ESTADÃO: A Justiça soltou o homem flagrado no ônibus ejaculando em uma passageira. o que dizer para esta vítima?
PROMOTORA SILVIA CHAKIAN: A situação é mesmo revoltante, causa muita indignação. A conduta do agressor é grave, causa repulsa e é aviltante, porque humilha a vítima, atentando contra sua dignidade sexual, causando abalo emocional.
E infelizmente, esse caso não é isolado. Ocorre com uma frequência tão assustadora que a mídia sequer consegue acompanhar. Esse, especificamente, teve repercussão porque houve prisão em flagrante e o agressor foi solto muito rapidamente, mesmo com muitas passagens por crimes de mesma natureza, o que causa revolta. Mas são muitos casos, infelizmente. Para essa vítima eu diria que não temos outra saída senão lutar para que situações como essa não fiquem por isso mesmo. Com todas as forças, não aceitar, não nos calar ou omitir, provocar mudanças, conscientizar a sociedade e questionar o funcionamento das leis e instituições que não estão protegendo as mulheres. Rever o sistema como um todo. Até que qualquer mulher possa caminhar no espaço público sem sentir medo, ou apanhar um transporte público sem ser violentada, não podemos parar de lutar.
ESTADÃO: A Justiça é condescendente com casos de violência sexual?
PROMOTORA: Casos como esse refletem como ainda precisamos avançar (muito!) na necessidade de incorporação de um olhar de gênero para o julgamento da violência que é praticada contra a mulher, por ela ser mulher, ou seja, por circunstâncias de sua condição feminina.
Num caso como esse, para a vítima, infelizmente, a mensagem foi a de que a sua integridade psicológica e dignidade sexual não valem nada para a justiça.

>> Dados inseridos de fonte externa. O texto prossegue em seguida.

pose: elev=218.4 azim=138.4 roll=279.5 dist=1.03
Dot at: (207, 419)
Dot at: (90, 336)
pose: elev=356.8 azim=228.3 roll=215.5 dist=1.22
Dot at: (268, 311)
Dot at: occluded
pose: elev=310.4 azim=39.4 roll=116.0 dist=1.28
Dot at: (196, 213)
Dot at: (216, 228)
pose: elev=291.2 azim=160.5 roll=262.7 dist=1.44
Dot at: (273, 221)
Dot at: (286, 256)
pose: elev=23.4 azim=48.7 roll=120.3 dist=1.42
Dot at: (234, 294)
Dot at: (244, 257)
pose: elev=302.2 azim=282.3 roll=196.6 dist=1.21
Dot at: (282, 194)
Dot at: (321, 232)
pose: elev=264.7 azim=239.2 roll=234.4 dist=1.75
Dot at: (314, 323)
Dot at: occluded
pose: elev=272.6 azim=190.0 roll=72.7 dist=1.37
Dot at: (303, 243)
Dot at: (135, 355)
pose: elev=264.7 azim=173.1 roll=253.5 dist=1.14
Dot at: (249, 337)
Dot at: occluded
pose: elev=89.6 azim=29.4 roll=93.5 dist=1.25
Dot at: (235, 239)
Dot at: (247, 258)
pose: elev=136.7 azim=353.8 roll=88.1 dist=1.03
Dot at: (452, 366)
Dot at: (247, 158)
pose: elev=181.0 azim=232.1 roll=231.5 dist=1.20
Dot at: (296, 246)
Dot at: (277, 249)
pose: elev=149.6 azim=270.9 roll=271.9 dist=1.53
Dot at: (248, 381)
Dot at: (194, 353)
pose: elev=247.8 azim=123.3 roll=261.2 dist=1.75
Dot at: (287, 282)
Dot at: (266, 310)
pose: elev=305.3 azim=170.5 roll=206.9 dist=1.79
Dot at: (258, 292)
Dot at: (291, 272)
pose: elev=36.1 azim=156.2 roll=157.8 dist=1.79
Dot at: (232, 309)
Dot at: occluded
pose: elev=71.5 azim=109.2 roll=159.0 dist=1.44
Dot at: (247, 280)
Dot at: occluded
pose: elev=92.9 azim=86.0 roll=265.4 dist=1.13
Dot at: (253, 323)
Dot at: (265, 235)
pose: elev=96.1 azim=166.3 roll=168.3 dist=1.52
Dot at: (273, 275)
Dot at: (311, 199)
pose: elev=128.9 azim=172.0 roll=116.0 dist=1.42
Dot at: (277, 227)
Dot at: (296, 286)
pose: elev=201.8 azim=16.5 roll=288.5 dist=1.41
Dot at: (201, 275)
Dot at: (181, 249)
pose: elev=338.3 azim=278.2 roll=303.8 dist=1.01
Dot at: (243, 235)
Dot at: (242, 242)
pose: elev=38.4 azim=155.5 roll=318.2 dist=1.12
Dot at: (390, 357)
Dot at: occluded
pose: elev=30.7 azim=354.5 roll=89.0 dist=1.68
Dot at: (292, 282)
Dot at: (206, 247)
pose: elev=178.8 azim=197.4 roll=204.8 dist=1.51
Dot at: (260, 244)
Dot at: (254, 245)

Para o agressor, a mensagem foi a de estímulo à prática de novos delitos, uma vez que a impunidade sempre anda de mãos dadas com a violência. E para a sociedade, o recado desastroso é a de que a dignidade sexual das mulheres é questão de menor importância para a justiça. Vale menos que a violência patrimonial, por exemplo. Menos que um furto de supermercado.
ESTADÃO: Em sua decisão, o juiz José Eugenio do Amaral Souza Neto afirmou não ver estupro no caso específico de Diego Ferreira de Novais. Há brechas na lei que permitam essa interpretação?
PROMOTORA: No caso em discussão poderia ser analisada a ocorrência do crime de estupro ou mesmo da violação sexual mediante fraude (ou qualquer outro meio que dificulte a reação da vítima), ambas figuras, ao meu ver, de gravidade mais compatível com os fatos que a contravenção. De qualquer modo, não dá para desconsiderar a deficiência da nossa legislação penal, que tem deixado aplicadores da lei em situação bem difícil em alguns casos. Me refiro à ausência de um tipo penal intermediário, com graduação de pena mais adequada a essas condutas. Enquanto estivermos entre a contravenção de perturbação ao pudor (pena insignificante) e o crime hediondo do estupro (pena mais alta) sem a graduação intermediária, continuaremos com essa margem de interpretação para decisões como a tomada. É preciso, ao meu ver, sem prejuízo da necessidade de um olhar mais específico e humano para esses casos, também de aprimoramento da legislação penal como um todo, no tocante aos crimes sexuais.